Faced with these possibilities, the three companies are making plans to capitalize on the PEM/predictive maintenance trend.

“AFI KLM E&M’s main focus is to create value for its 200 airline customers by maximizing fleet availability and asset value,” van Lieshout said. “Future developments will take advantage of progress in terms of AI and big data via new algorithms for more transparency, access to more and more targeted information, and thus cooperation focused on value-added actions.”

“QOCO Systems is constantly improving and extending the EngineData.io platform to support wider maintenance and engineering data scope and to provide additional services for all parties involved,” said Santaniemi. “These include continuous verification and validation of data quality, extended use of common data models/standards.”

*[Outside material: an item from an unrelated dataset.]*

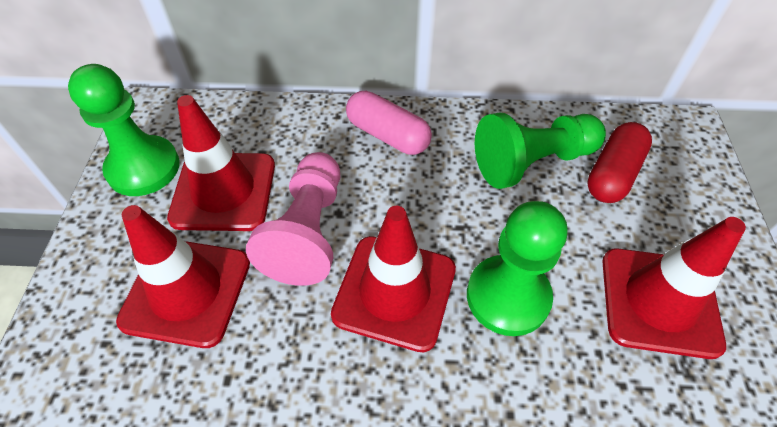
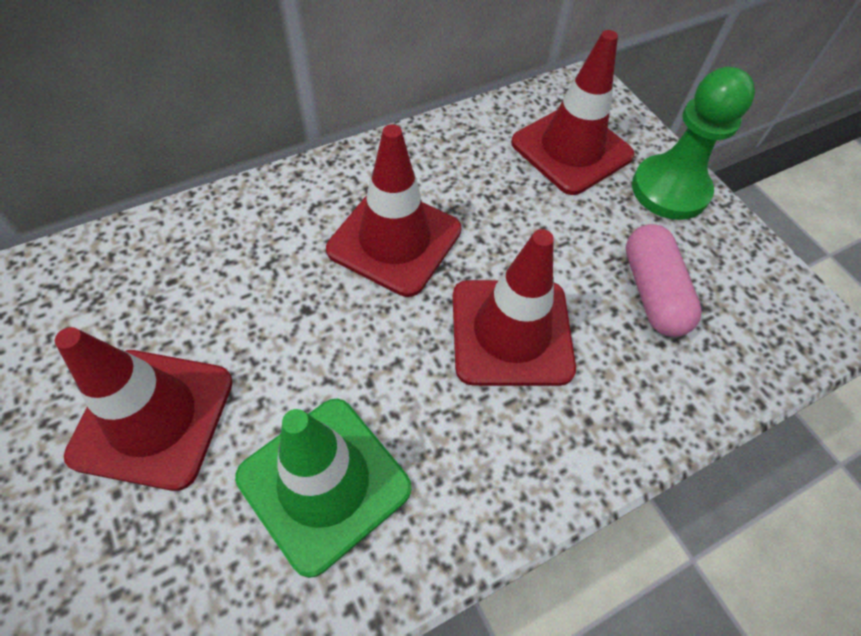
green pawn: [68,64,180,196] [467,201,567,336] [475,113,606,189] = 3 -> [632,67,755,220] = 1
green traffic cone: none = 0 -> [235,399,411,578] = 1
pink pawn: [246,152,340,286] = 1 -> none = 0
red capsule: [587,122,652,203] = 1 -> none = 0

At MTU Maintenance, “we believe the next technology advancements in the MRO business will be driven by digitalization, and that is where the greatest development will take place across the industry,” Bartelt said. “To make this happen, we’re working towards full data integration throughout the entire product lifecycle and as a result, improving the predictability of engines. It is our aim to enable ETM to provide technical guidance to our customers with maintenance decisions. This is a development area and will be our focus for the next few years.”

All told, the data, technology and AI-enabled software that are driving PEM today will drive the entire aviation industry in the years to come. In fact, predictive maintenance will likely define how aircraft are designed, operated and serviced in all aspects, making AOG situations an unusual oddity rather than common occurrences. One can only hope.